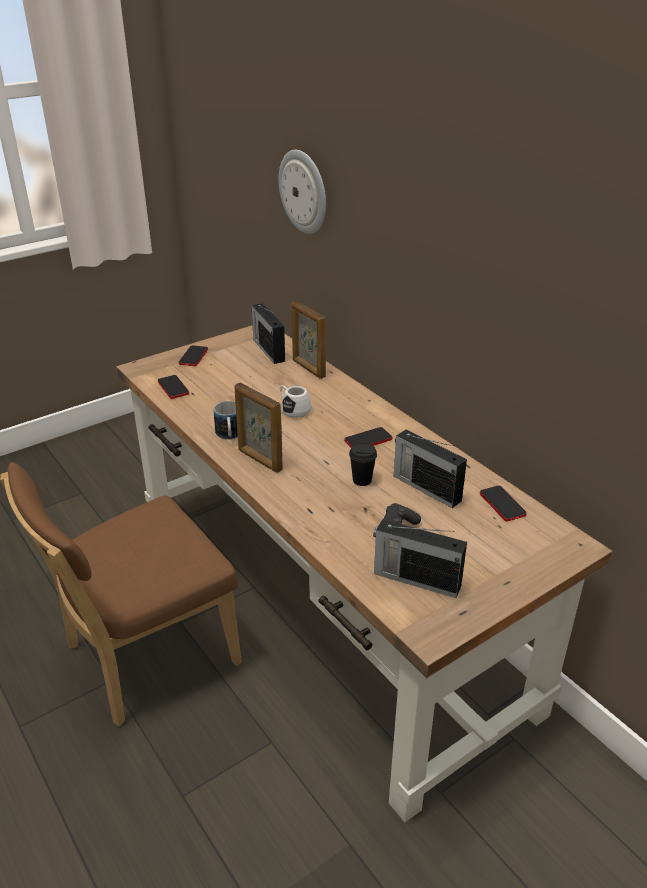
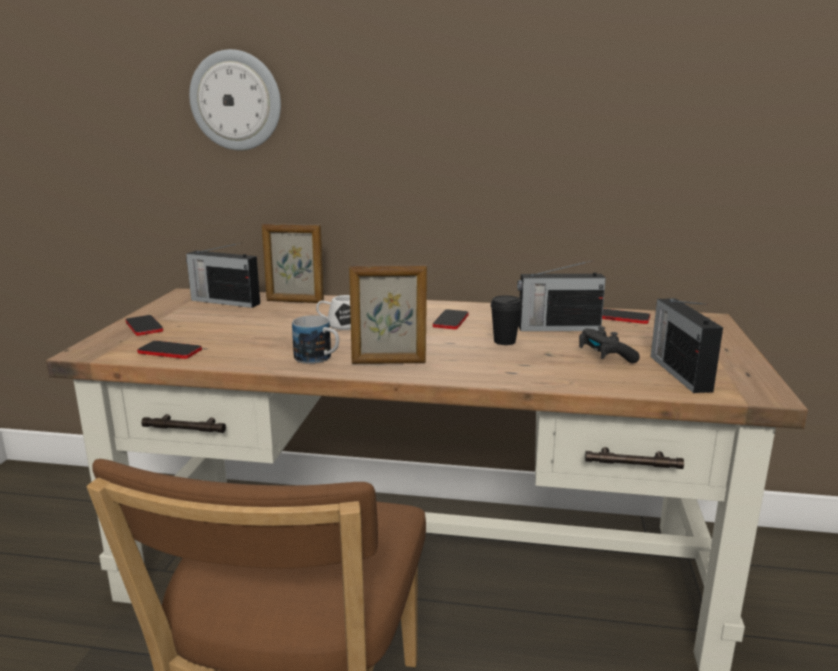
camera: 45 degrees left, 15 degrees down
radio [373,519,467,598] -> radio turned 105 degrees clockwise [650,298,723,393]

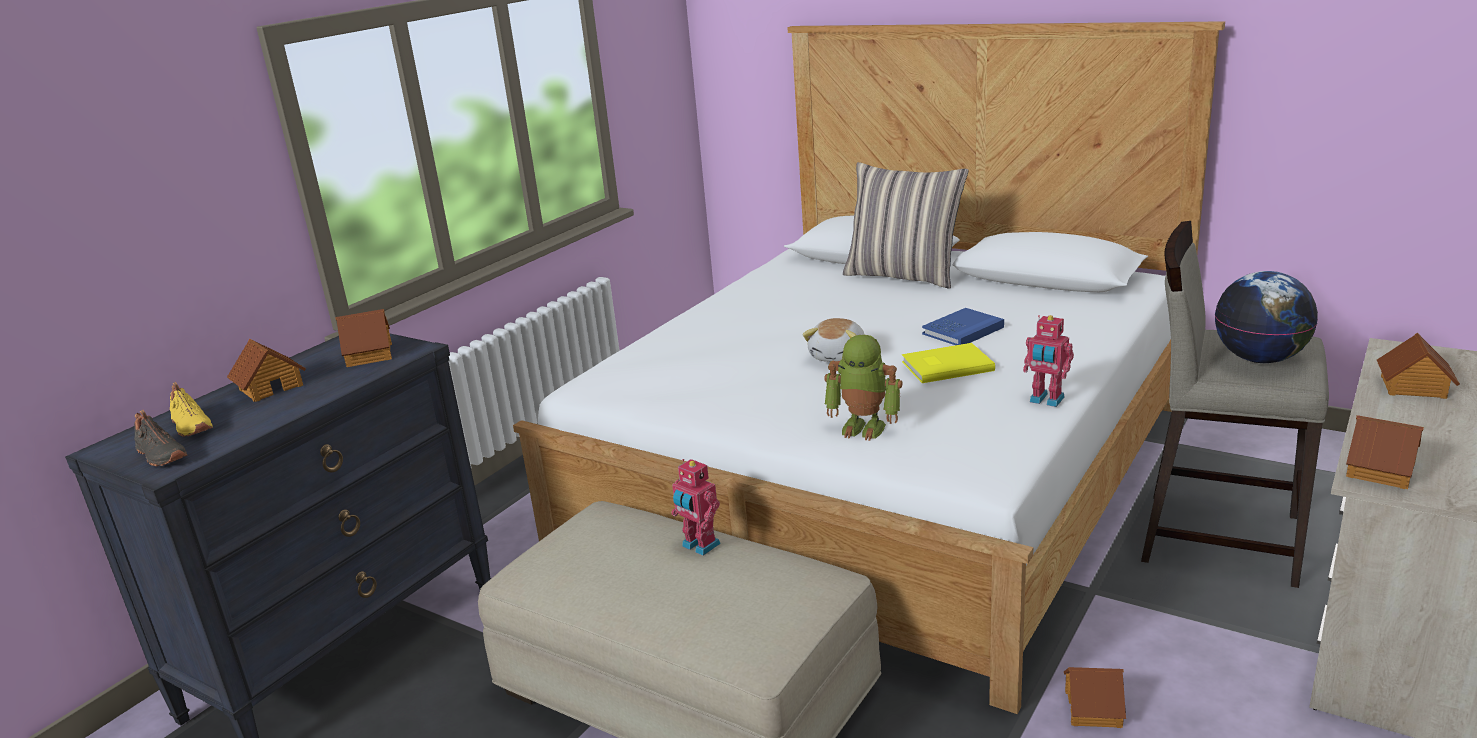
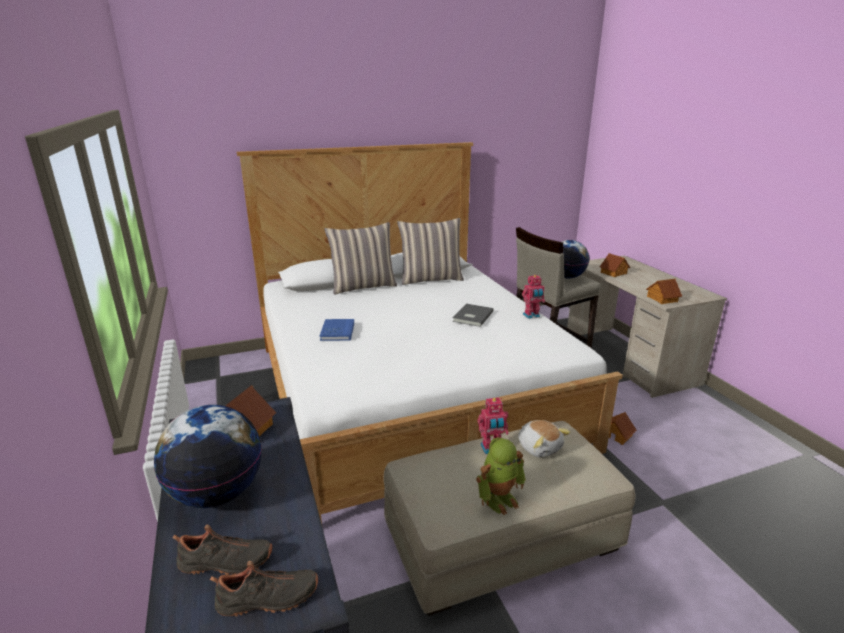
camera: 55 degrees left, 0 degrees up
yellow shoe [170,382,213,437] -> black shoe [172,525,272,575]
toy house [227,339,306,402] -> globe [154,405,262,508]
plush toy [802,318,865,362] -> plush toy moved to [518,420,570,458]
toy robot [824,335,903,441] -> toy robot moved to [476,437,526,515]
yellow book [902,343,995,383] -> grey book [452,304,494,327]
blue book [922,308,1004,345] -> blue book moved to [320,319,354,341]
none -> pillow [397,218,464,285]

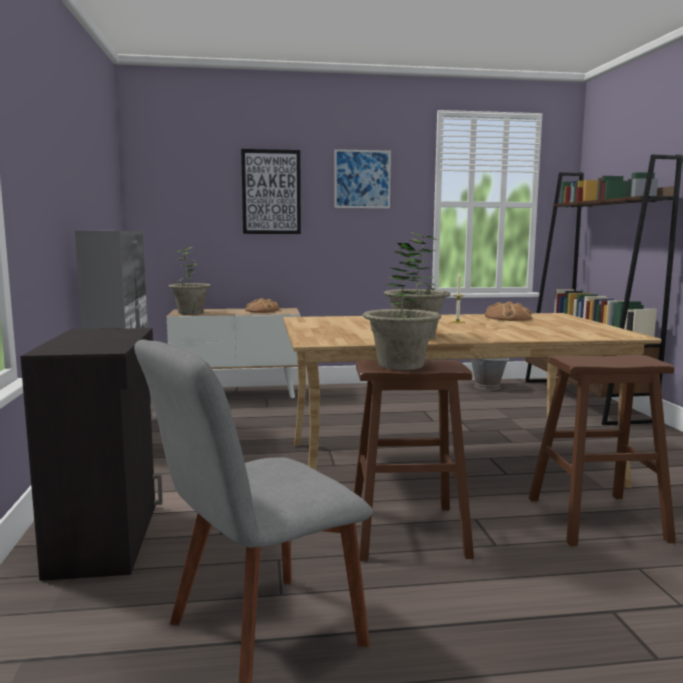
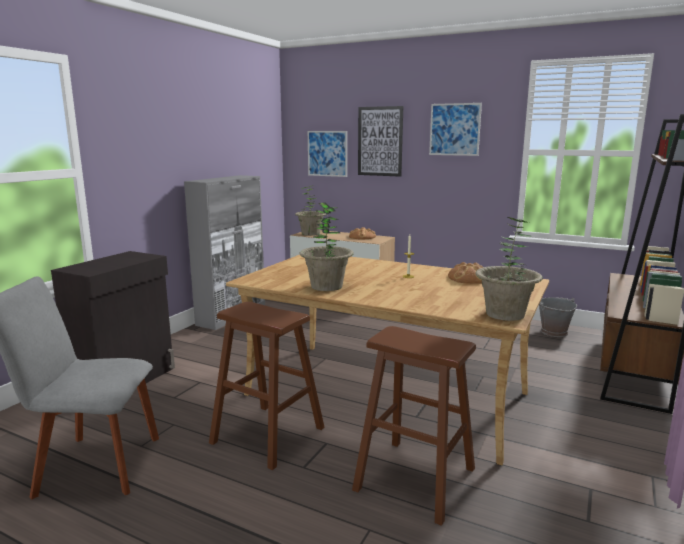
camera: 35 degrees right, 5 degrees up
potted plant [363,243,441,370] -> potted plant moved to [475,217,543,321]
none -> picture [308,131,347,177]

★ ★ ★ ★ ★

What's needed here is an exact repeat of all the records above, pictures excluded.

**ANSWER TO THIS TASK**
camera: 45 degrees left, 15 degrees down
radio [373,519,467,598] -> radio turned 105 degrees clockwise [650,298,723,393]

camera: 55 degrees left, 0 degrees up
yellow shoe [170,382,213,437] -> black shoe [172,525,272,575]
toy house [227,339,306,402] -> globe [154,405,262,508]
plush toy [802,318,865,362] -> plush toy moved to [518,420,570,458]
toy robot [824,335,903,441] -> toy robot moved to [476,437,526,515]
yellow book [902,343,995,383] -> grey book [452,304,494,327]
blue book [922,308,1004,345] -> blue book moved to [320,319,354,341]
none -> pillow [397,218,464,285]

camera: 35 degrees right, 5 degrees up
potted plant [363,243,441,370] -> potted plant moved to [475,217,543,321]
none -> picture [308,131,347,177]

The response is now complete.